Single-Logarithmic Corrections to Small-$x$ Helicity Evolution

TL;DR

This paper derives single-logarithmic corrections to small-$x$ helicity evolution equations, incorporating effects like running coupling and unpolarized evolution, to improve estimates of quark helicity distributions relevant to the proton spin puzzle.

Contribution

It introduces the first derivation of single-logarithmic corrections to small-$x$ helicity evolution equations, including effects of running coupling and unpolarized evolution.

Findings

Derived single-logarithmic corrections to helicity evolution equations.

Included effects of running coupling and unpolarized evolution.

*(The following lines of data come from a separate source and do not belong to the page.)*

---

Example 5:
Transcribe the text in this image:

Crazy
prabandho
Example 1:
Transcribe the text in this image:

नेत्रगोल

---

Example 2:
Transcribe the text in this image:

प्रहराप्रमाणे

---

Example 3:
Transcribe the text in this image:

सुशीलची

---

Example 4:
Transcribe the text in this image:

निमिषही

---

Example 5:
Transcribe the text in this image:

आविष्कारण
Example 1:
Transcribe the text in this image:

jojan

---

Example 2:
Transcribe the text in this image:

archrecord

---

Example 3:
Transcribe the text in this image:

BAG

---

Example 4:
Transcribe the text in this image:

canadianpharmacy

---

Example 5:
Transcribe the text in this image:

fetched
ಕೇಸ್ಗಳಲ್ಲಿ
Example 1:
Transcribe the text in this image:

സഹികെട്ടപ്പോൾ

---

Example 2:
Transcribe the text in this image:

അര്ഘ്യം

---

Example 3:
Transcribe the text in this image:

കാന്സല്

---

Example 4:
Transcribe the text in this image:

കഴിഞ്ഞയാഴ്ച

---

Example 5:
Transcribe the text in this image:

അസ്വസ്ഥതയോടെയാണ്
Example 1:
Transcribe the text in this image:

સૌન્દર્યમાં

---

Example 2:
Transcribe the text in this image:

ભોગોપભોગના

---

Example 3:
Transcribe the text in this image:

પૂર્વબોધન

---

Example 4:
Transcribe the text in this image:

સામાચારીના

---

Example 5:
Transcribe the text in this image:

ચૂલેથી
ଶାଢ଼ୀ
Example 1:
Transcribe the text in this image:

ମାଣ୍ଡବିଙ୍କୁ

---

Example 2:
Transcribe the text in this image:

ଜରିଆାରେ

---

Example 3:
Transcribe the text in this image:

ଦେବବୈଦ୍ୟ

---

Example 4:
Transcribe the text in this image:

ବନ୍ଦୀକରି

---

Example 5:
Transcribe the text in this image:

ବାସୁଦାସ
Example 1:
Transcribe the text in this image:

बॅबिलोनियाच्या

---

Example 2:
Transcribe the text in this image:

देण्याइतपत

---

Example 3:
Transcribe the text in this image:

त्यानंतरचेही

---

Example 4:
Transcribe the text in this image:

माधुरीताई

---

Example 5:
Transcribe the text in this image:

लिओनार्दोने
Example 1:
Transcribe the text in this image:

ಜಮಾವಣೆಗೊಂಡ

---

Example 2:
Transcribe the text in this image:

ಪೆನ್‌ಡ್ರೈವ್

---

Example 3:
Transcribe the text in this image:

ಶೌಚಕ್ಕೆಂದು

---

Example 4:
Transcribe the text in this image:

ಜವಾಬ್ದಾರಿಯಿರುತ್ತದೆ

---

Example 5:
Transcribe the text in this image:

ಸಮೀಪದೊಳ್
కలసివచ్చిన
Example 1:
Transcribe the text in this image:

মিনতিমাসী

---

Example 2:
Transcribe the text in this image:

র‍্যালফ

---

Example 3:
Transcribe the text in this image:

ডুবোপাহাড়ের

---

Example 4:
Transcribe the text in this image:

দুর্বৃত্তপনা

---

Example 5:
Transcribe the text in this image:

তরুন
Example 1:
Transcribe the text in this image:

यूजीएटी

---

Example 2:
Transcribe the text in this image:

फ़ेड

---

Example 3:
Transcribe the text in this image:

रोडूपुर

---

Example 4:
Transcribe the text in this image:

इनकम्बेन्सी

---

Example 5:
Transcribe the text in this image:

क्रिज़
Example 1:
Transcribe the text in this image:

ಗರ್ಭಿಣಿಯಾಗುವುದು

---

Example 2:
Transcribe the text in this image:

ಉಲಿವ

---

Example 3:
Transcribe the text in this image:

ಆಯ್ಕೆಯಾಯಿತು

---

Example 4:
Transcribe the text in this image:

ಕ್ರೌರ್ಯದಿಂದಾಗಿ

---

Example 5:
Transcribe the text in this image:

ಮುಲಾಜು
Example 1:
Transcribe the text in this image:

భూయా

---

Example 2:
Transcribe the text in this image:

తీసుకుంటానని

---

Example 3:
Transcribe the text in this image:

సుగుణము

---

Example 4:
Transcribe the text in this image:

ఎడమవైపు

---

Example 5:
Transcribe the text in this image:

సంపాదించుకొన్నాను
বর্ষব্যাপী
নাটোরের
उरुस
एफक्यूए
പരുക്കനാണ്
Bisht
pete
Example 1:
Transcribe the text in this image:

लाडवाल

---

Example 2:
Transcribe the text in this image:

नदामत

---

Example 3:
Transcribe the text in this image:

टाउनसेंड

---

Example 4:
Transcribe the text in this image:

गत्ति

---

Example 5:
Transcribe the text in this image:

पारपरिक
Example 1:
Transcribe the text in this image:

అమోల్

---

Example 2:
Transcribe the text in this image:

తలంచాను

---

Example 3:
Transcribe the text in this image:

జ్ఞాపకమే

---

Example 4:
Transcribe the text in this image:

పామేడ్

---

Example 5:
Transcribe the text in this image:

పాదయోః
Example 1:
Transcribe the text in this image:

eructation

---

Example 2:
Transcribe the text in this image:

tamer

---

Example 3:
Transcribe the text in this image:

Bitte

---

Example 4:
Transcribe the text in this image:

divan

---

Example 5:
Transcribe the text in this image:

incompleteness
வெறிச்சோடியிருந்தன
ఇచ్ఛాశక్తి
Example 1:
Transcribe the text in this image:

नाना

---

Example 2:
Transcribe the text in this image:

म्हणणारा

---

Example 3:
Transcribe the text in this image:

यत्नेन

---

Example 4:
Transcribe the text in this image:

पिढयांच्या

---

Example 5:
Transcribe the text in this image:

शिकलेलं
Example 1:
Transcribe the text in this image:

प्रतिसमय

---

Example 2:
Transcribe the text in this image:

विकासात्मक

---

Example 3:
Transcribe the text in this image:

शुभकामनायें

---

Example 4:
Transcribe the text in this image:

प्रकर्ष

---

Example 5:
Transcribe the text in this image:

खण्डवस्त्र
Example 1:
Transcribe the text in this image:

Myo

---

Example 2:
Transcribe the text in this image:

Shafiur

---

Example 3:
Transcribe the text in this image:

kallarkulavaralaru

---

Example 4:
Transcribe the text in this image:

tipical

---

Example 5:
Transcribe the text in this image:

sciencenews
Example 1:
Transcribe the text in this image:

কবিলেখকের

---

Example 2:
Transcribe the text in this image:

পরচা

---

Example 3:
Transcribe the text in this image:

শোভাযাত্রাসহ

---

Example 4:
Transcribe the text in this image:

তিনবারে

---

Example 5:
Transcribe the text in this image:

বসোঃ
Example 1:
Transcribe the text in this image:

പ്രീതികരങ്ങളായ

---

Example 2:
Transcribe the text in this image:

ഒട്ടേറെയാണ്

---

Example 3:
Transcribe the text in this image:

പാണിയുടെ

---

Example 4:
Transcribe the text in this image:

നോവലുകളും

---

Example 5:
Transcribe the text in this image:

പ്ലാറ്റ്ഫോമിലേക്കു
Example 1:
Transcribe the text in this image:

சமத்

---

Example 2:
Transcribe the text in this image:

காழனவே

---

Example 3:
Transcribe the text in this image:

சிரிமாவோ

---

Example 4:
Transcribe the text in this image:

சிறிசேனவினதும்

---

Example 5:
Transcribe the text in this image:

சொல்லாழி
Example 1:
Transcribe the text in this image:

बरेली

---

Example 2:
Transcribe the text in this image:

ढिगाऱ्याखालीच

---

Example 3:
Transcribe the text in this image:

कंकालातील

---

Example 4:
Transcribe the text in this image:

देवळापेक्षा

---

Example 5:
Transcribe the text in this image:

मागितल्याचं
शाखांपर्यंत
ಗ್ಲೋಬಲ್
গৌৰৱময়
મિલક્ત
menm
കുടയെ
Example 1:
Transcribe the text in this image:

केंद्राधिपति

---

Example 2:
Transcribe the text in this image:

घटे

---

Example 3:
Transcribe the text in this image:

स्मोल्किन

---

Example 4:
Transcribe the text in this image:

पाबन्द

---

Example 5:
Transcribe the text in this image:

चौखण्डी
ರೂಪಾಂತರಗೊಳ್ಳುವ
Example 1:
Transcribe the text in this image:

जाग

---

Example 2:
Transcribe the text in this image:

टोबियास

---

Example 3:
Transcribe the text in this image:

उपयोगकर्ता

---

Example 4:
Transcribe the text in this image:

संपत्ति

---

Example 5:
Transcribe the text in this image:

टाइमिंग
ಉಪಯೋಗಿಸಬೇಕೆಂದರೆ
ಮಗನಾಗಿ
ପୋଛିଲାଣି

Provided solutions in large-$N_c$ and large-$N_c$&$N_f$ limits.

Abstract

The small-$x$ quark helicity evolution equations at double-logarithmic order, with the kernel $\sim\alpha_s\ln^2(1/x)$, have been derived previously. In this work, we derive the single-logarithmic corrections to the equations, to order $\alpha_s\ln(1/x)$ of the evolution kernel. The new equations include the effects of the running coupling and the unpolarized small-$x$ evolution, both of which are parametrically significant at single-logarithmic order. The large-$N_c$ and large-$N_c\& N_f$ approximations to the equation are computed. (Here, $N_c$ and $N_f$ are the numbers of quark colors and flavors, respectively.) Their solutions will provide more precise estimates of the quark helicity distribution at small $x$, contributing to the resolution of the proton spin puzzle.